The United Nations, an organization with a strong anti-drug streak, reports that more Americans are using weed – and more are showing up for addiction treatment as a result.
The U.N. Office on Drugs and Crime (UNODC), which released the findings June 26, framed them in a negative light, saying politicians’ desire for more tax revenue should “be cautiously weighed against the costs of prevention and health care.”
The agency failed to note that marijuana is the least dangerous and least addictive “illicit” drug – and much safer than alcohol, which is legal in most parts of the world.
Instead, the report focused on raw numbers: the increase in the number of users and the increase in the number of addicts seeking treatment. It didn’t indicate what caused these increases or how significant they really are.
And the increase itself was small. In 2008, 10.3 percent of the population said they had used weed in the previous year. In the last year officials examined, 2012, the rate had reached 12.1 percent.
That marks a 17 percent increase in marijuana use by Americans between over five years. And what else did anyone expect? It’s common sense that once an illegal activity becomes legal, more people will do it.
Voters in Colorado and Washington legalized pot in 2012, so the report doesn’t reflect changes in toking habits since then. But it does reflect increases in weed use driven by the availability of medical marijuana.

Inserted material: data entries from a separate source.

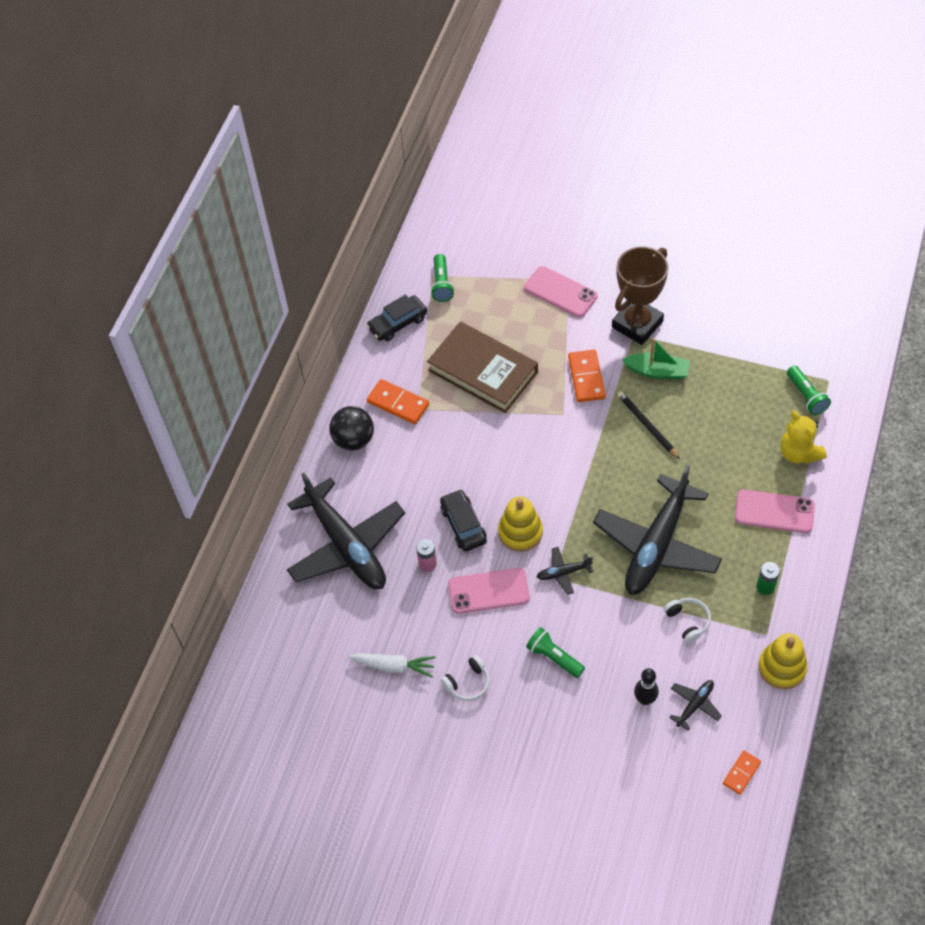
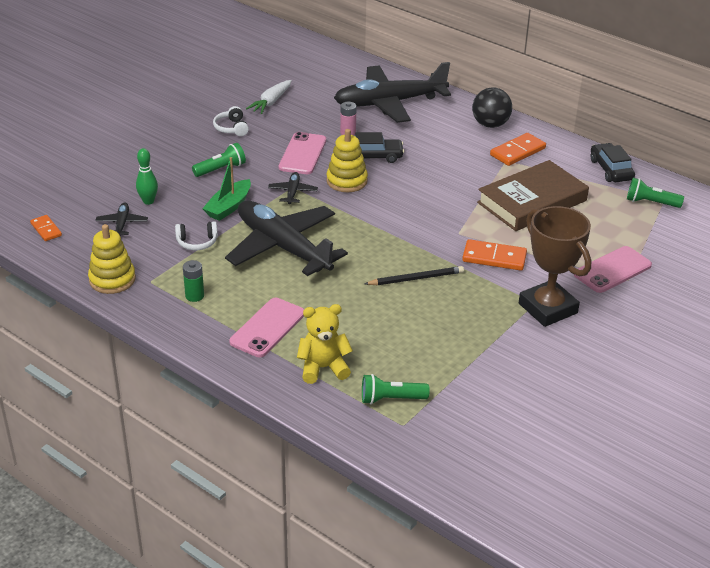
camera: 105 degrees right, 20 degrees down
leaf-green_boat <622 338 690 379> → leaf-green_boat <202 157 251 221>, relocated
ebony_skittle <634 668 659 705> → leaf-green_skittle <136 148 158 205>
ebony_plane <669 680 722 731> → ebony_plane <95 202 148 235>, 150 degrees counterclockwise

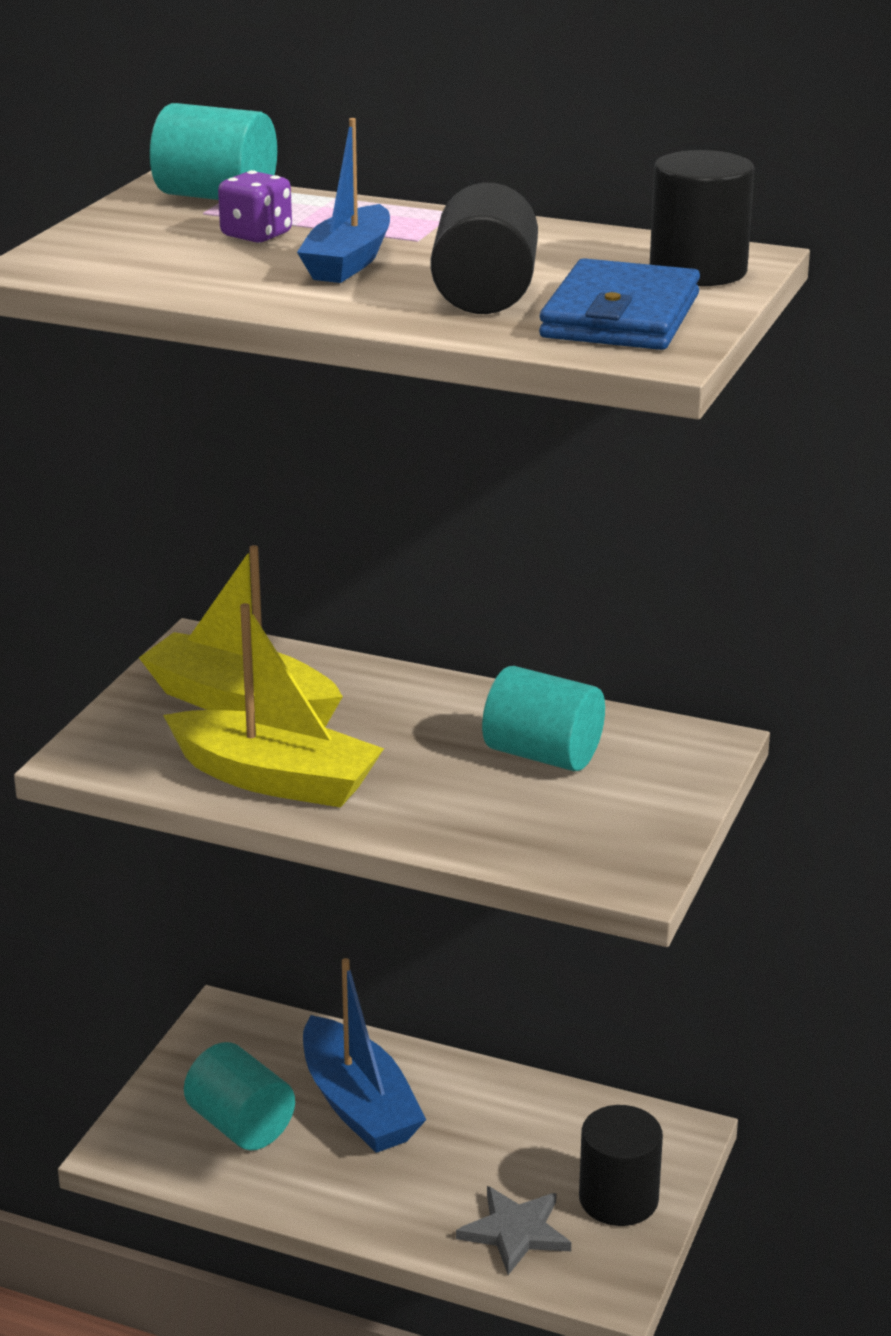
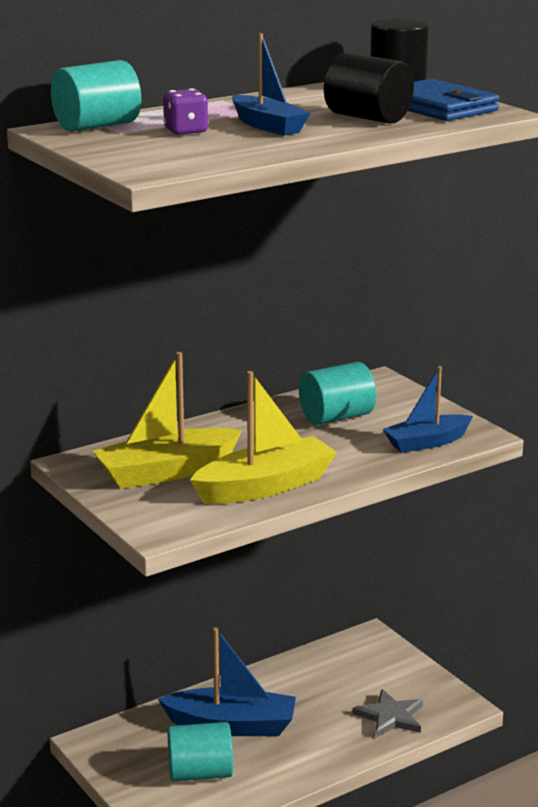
camera: 55 degrees left, 5 degrees down
ebony_cylinder <579 1105 663 1226> → -
- → blue_boat <383 366 473 453>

Twenty-three states now allow a full version of medical cannabis, while nine others have legalized a non-intoxicating form of the drug for medicinal use. In states where regulations are relatively loose, especially California and Washington, MMJ often ends up in the hands of recreational users.
That likely accounts for much of the increase reported by the U.N.: More people toke because the drug is readily available. The same phenomenon occurred in the 1930s, when Prohibition ended. More people drank because they could more easily get their hands on booze.
But that doesn’t mean the increase will be followed by mass chaos. UNODC claimed that more people are seeking treatment for marijuana addiction and that the drug is more potent and harmful than in the past – a repetitive claim made by drug-war zealots who don’t understand plant biology.
There are, in fact, some strains in circulation with substantially higher THC content than could be found 10, 20, or 40 years ago. But they’re relatively rare, and hard for most everyday users to get their hands on.
Everything else on any market is simply a pure or hybrid strain that was either available in past decades or is closely related to a strain that was. There is no such thing as “new, more dangerous pot.” What tokers toked in the 60s is still being toked today – people are just better at finding the high-quality stuff.
According to the U.N. report, “the lower perceived risk of cannabis use has led to an increase in its use” in the United States. The report also cited a 56 percent increase in marijuana-related emergency room admissions between 2006 and 2010 and a 14 percent rise in admissions to addiction rehab centers.
But the U.N. provided no evidence that marijuana has become any more addictive than it ever was – only that more people are seeking treatment. The 14 percent figure is close to the 17 percent increase in users, meaning most of the spike in rehab admissions is probably due to the overall increase in marijuana users.
What’s more, it shows that the number of treatment admissions has increased less than the number of new users.
The known addiction rate for cannabis is 9 percent. It’s the lowest rate of any recreational drug, including alcohol.